ABOUT THIS EXERCISE - Please copy out the lines in the entries that contain "Maschinenbau".

EXTRACTED DATA -
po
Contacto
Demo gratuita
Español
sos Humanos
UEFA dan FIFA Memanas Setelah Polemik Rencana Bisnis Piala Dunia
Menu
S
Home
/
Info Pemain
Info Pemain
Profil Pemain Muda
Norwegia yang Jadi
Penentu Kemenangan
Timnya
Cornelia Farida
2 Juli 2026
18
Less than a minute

---

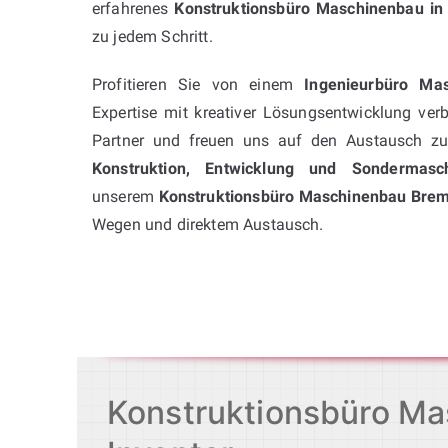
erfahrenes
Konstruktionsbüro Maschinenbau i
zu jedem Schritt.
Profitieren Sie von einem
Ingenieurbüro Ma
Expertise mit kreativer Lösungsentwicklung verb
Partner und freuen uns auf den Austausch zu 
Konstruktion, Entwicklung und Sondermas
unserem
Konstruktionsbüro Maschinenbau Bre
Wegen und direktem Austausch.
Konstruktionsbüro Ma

---

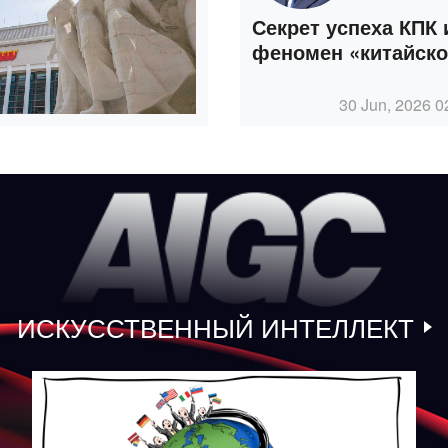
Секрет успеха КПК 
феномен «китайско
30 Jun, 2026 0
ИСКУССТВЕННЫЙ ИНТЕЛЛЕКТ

WRITTEN SOLUTION -
Konstruktionsbüro Maschinenbau i
Konstruktionsbüro Maschinenbau Bre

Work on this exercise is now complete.